Until recently, the ability to predict clinical outcomes in patients with UGIB has been limited to a small number of factors upon which subsequent treatment strategies were structured. However, the rapid proliferation of AI tools has transformed the exploitation of its capabilities into commonplace practice. ML, which is a branch of AI, enables the utilization of advanced analytical methods and the extraction of valuable datasets as output. The analysis conducted in this scientific work, utilizing various ML models, not only allows for a reassessment of acknowledged predictors but also enables a deeper exploration of previously unknown factors requiring validation.

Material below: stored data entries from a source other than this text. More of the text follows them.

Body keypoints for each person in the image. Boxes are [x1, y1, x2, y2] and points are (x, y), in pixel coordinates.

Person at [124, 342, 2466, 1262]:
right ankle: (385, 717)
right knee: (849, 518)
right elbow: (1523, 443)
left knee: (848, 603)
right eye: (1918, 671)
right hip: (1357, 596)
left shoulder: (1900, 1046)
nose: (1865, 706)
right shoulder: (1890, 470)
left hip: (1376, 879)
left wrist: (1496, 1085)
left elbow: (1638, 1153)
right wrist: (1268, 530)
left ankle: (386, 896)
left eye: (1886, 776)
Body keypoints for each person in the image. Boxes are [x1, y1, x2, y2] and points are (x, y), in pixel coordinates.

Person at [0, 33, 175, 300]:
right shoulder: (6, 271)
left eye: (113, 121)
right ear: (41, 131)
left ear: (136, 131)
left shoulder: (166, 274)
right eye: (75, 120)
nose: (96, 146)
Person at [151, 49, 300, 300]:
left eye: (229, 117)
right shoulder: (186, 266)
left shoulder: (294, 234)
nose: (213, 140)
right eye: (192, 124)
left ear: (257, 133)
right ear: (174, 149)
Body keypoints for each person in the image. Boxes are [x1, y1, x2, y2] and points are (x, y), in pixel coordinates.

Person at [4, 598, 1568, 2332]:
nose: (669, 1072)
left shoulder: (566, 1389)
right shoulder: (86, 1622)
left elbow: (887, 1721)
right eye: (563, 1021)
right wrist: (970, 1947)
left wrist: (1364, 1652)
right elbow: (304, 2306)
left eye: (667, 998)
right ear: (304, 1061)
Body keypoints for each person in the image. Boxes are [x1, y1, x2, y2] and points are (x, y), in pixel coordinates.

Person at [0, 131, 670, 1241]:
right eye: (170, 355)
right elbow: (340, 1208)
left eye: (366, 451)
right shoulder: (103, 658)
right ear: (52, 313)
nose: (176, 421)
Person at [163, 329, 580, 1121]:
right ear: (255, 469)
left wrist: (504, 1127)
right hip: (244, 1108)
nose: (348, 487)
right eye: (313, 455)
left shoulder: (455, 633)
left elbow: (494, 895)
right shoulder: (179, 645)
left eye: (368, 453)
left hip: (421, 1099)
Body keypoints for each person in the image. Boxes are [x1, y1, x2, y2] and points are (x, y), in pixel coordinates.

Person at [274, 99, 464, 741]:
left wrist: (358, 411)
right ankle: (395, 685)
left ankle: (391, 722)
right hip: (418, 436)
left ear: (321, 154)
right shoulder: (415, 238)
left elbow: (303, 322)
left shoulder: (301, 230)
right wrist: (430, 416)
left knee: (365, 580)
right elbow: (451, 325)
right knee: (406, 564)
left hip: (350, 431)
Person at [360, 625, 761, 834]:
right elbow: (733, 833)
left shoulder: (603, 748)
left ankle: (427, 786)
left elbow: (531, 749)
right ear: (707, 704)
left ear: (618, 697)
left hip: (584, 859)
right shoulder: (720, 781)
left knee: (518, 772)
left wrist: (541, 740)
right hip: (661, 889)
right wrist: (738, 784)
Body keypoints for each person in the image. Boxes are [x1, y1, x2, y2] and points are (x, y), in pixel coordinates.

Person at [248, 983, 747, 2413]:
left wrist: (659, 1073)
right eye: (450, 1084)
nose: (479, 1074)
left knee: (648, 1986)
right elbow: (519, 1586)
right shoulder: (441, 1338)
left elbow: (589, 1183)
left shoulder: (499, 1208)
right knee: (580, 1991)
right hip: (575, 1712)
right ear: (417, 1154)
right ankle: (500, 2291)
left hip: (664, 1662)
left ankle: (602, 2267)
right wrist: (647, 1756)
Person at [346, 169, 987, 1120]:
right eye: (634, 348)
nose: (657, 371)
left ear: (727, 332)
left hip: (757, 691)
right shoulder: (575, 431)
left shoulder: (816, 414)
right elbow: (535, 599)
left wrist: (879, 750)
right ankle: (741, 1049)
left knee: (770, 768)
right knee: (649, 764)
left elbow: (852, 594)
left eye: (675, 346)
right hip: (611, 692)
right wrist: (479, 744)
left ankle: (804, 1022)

However, our study has several limitations. Firstly, the work is single-center and retrospective. Secondly, patient data collection was conducted at an emergency center, which made it difficult to completely fill out more than 200 parameters for each patient, leading to the adoption of MICE method. Thirdly, small patient samples with an unbalanced ratio in terms of target indicator (hospitalization outcome: survival or mortality) were utilized, which could to some extent affect the inability of random forest predictive model to adequately perform testing phase of analysis on patients with lethal outcomes, potentially leading to the lack of confident manifestation of certain predictors of lethality in results of final samples. Thus, some factors that appeared insignificant in this study may demonstrate statistical significance in larger scientific works. Fourthly, the random forest method is highly accurate but complex to interpret regarding its analysis results, necessitating further research into the identified predictors. Lastly, the ML methods used are among the most reliable modern imputation and statistical analysis techniques, however, achieving the highest accuracy requires substantial computational power—supercomputers—which is currently a tool difficult to access.

5. Conclusions

Through ML not only a revision of already recommended predictors was performed, but also the identification of factors with high prognostic significance, previously overlooked. It was revealed based on advanced analysis methods utilizing ML that top-10 the most important factors were: ferritin, blood urea level, arterial blood pressure, procalcitonin, creatinine, lactate, amylase, APTT, white blood cell count, AST.
However, conducted research may be insufficient for practical application of identified predictors in stratifying patients due to limitations of research. Therefore, we recommend multicenter studies with a larger number of participating patients to effectively identify those at high risk of adverse clinical outcomes.